Many streaming methods have also been proposed that use only one pass over the transaction data [1921, 35, 43]. It should be pointed out that it is often difficult to find even 1-itemsets exactly over a data stream because of the one-pass constraint [21], when the number of distinct items is larger than the main memory availability. This is often true of k-itemsets as well, especially at low support levels. Furthermore, if the patterns in the stream change over time, then the frequent k-itemsets will change significantly as well. These methods therefore have the challenge of finding the frequent itemsets efficiently, maintaining them, and handling issues involving evolution of the data stream. Given the numerous challenges of pattern mining in this scenario, most of these methods find the frequent items approximately. These issues will be discussed in detail in Chap. 9 on streaming pattern mining algorithms.

8 Conclusions and Summary

This chapter provides a survey of different frequent pattern mining algorithms. most frequent pattern algorithms, implicitly or explicitly, explore the enumeration tree of itemsets. Algorithms such as Apriori explore the enumeration tree in breadth-first fashion with join-based candidate generation. Although the notion of an enumeration tree is not explicitly mentioned by the Apriori algorithm, the execution tree explores the candidates according to an enumeration tree constructed on the prefixes.
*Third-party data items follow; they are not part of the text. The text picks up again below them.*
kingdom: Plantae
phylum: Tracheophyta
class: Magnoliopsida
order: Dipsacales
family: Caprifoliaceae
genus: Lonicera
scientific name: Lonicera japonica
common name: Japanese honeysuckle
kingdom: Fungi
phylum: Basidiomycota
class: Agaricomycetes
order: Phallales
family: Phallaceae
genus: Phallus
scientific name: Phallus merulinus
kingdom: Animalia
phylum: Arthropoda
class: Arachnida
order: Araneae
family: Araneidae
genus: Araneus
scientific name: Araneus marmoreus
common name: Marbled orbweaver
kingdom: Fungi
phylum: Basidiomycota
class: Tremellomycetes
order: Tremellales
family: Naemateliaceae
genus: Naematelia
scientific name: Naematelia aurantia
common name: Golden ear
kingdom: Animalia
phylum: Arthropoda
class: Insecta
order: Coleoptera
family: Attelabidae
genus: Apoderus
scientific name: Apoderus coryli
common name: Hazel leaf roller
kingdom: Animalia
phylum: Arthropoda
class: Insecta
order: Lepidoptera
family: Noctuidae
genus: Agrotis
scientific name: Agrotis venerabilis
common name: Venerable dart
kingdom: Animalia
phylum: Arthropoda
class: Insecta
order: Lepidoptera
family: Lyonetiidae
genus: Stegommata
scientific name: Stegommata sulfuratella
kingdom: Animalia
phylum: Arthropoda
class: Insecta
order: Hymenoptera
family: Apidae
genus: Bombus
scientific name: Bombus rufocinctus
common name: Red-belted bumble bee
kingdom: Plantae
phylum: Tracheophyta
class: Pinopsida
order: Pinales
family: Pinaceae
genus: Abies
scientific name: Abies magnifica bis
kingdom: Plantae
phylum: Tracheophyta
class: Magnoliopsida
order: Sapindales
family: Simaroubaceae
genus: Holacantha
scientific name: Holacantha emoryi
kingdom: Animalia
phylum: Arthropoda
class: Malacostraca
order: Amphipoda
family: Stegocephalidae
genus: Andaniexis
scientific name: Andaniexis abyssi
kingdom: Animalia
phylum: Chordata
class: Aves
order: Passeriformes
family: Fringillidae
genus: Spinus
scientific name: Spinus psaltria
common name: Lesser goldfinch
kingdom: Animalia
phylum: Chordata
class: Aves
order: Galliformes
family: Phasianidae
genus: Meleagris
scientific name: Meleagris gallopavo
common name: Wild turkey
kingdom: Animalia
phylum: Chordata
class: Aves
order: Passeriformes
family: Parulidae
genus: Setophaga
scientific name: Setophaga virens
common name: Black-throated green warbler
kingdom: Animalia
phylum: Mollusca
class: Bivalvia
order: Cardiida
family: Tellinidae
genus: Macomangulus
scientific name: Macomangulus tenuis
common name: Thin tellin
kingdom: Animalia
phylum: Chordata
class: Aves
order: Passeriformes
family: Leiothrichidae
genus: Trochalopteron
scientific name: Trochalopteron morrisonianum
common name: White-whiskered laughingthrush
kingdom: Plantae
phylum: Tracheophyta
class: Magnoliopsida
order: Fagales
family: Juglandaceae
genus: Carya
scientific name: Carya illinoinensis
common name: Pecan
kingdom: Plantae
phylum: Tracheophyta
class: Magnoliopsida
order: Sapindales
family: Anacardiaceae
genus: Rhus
Other algorithms such as TreeProjection and FP-growth use the hierarchical relationships between the projected databases for patterns of different lengths, and avoid re-doing the counting work done for the shorter patterns. Maximal and closed versions of frequent pattern mining algorithms are also able to achieve much better pruning performance. A number of efficiency-based optimizations of frequent pattern mining algorithms were also discussed in this chapter.